Tuesday, 16 September 2014

Amber Bowman maintains gold standard at Canadian firefighting championships

With the goal of becoming the first female competitor in the Firefit Nationals to break the two-minute barrier, Amber Bowman’s determination and perseverance is an inspiration to all who compete. At the 2014 Firefit Nationals, Bowman extended her sparkling legacy with another overall title.

Having played hockey at the NCAA level with the Ohio State Buckeyes, Bowman would also play professionally in the Canadian Women’s Hockey League with the Brampton Thunder, Burlington Barracudas and the Toronto Furies. As a side note, former Furies teammate Amanda Shaw is a firefighter in Hamilton.

In the middle of the jubilation of winning her third national title, Bowman encountered desolation as she was viscerally close to breaking that elusive two-minute barrier. Of note, she would share her experience on social media, describing how close she was to achieving her long-time goal.

During preparations, Bowman found herself across the finish line with a time of 1:58. Sadly, the dummy’s feet were still on the finish line. It was a sign of encouragement, building Bowman’s confidence heading into the nationals.

With only 15 feet to go, she was on pace to break the two-minute barrier with a record time of 1:56. Along the way, she would have to re-grip and pick up the dummy again. In that time frame, precious seconds can feel like a lifetime.  

Despite the fact that Bowman could not top her personal best, there were so many small victories along the way, culminating in a win that may be one of the most cherished. Acknowledging the support of Oakville, Hamilton and Barrie fire for letting her train at their facilities, it resulted in very long travel days.

This was compounded by many weekends sacrificed for competition, a new nutrition plan, coping with injuries and the loss of a dear friend. Finding the emotional strength and character to excel under such circumstances is testament to what makes Bowman a champion. While Bowman would be quick to acknowledge the support of her Fit by Fire clients and the sponsorship of Duivenvoorden Haulage, her motivation is what make such support worthwhile.

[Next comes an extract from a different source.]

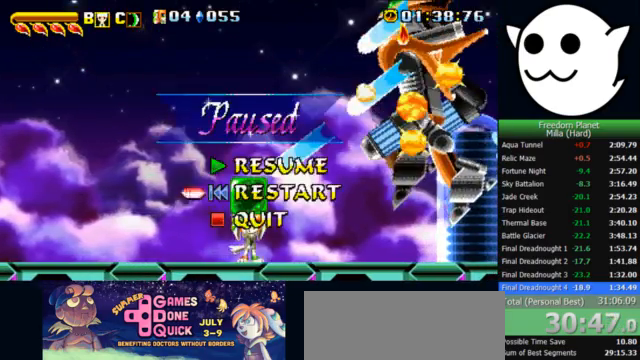
{"keys": [], "events": [[67, "k", "up"], [100, "z", "down"], [167, "z", "up"]]}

Employing the motto, “Dream It, Believe It, Achieve It,” the desire and self-discipline that Bowman possesses is what separates a challenger from a champion. Bowman’s dominance is nothing short of a modern-day Canadian sporting dynasty. With the World Championships in six weeks, Bowman is ready to add to her remarkable legacy. Even if the World Championships finds Bowman not breaking that elusive two-minute barrier, she is already a champion in the hearts and minds of her fans.